One phone call in particular has me excited. I call her on Wednesday and she sounds happy. She knows I’m coming home Friday to visit her (I was playing in a different part of the country at the time). I tell her that I just have one more training on Friday, and I’ll get in my car and drive home. I say that I will come straight to the hospital and see her. And that I can’t wait to hug her and just talk to her.
I pack my bag Friday morning and leave it by the door, ready to pick up as soon as I’m done training. As I’m driving to training, I consider calling my brother to let him know when I’ll be home so we can meet up, but then I put it out of my mind again as I’m rolling into the parking lot.
The next couple of hours are a blur. It was just another training, like a million trainings before it. Nothing special, nothing memorable, just another training.
So it comes and goes and I’m sitting in my car on the way to my apartment. I know that I only need to swing by and pick up my bag, do a few things, and then in a few short hours I’ll be home. I park my car, get out, and as I’m walking to the door I notice a car.
I know that car.
No, that can’t be right. They’re at home. I’ll see them in a couple of hours. I’m at my door, I put my key in the lock and turn it. Nothing happens. The familiar sound of the lock opening isn’t there.
It’s already open. I didn’t forget to lock the door this morning, did I?
I open the door, step inside, and see my father in the living room. His eyes are red, something is wrong. I’m stumped. I don’t know what to say. Something is wrong but he isn’t saying anything.

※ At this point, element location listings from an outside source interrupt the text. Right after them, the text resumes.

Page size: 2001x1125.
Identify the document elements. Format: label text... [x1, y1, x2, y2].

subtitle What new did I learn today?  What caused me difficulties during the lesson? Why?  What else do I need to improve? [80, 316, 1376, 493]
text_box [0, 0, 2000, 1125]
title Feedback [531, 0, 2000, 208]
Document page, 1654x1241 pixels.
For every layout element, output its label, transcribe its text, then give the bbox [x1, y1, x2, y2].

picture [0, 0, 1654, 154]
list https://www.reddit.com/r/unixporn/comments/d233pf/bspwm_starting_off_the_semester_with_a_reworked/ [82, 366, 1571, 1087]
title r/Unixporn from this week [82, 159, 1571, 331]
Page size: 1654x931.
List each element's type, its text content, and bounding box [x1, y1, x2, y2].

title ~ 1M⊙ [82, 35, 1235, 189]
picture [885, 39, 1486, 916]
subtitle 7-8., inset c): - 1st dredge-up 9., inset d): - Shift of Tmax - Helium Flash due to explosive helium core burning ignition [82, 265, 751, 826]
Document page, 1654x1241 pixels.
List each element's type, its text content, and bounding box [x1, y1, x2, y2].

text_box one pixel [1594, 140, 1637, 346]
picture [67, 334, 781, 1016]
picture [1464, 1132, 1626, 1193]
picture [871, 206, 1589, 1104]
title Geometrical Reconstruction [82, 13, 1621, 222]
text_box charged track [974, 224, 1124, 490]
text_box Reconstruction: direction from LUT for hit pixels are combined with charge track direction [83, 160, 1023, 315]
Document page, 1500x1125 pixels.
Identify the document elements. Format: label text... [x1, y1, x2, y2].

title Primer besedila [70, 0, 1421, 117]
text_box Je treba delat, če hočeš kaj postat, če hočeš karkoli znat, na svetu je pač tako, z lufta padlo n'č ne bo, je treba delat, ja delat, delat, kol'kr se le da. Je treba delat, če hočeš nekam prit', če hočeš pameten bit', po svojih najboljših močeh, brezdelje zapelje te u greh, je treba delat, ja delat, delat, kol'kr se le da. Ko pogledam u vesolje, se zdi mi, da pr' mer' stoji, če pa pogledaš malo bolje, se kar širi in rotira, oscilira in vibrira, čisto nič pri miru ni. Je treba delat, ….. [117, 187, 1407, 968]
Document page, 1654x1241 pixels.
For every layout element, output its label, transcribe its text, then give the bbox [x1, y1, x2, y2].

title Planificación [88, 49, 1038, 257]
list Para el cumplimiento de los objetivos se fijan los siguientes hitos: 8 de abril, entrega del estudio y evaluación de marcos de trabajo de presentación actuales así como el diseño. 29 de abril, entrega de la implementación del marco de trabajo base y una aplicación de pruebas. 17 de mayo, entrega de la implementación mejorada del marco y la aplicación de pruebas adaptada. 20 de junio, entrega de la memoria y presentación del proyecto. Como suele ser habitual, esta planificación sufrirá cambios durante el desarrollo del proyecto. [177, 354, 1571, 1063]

As he goes to hug me, he finally says: “It’s mom.”
He can hardly utter the words. I’m in disbelief. With tears streaming down my face, the only words I can find are no…, no…, no. This can’t be happening. I’m seeing her in a few hours. I promised her that I would be there in a few hours. I always keep my promises to her.
My brother hugs me as well, and they tell me that she said goodbye to both of them. The only one thing going through my mind, as I’m listening to my brother and father trying to comfort me, is that I should have been there. I promised I would be there. I wasn’t there for her like she’s been there for me countless times.
I let her down.
Before she peacefully went to sleep, she gave my brother and I each a letter – a letter that is still my most precious possession.
As I’m writing this, even though it’s been eight years, I must admit that my eyes are filling up. And as the tears start to roll over my cheeks, I realize that I’m probably never entirely going to get over not having my mom around. She’s the woman who supported me in everything I did, the woman I turned to when things were tough.
“I'm probably never entirely going to get over not having my mom around.”
Not being able to say goodbye to her is always going to stick with me, hurt me deeply, and make my eyes fill up. But I also realize that staying, for that one more training, is what shaped me as a person and as a soccer player. Even though I regret not being there for her at the end, I believe that she is a big reason why I made that decision. She shaped me into the perfectionist that I am. She made me the man I am.
I love you, mom.
Happy Mother’s Day everyone. Cherish her. You only have one.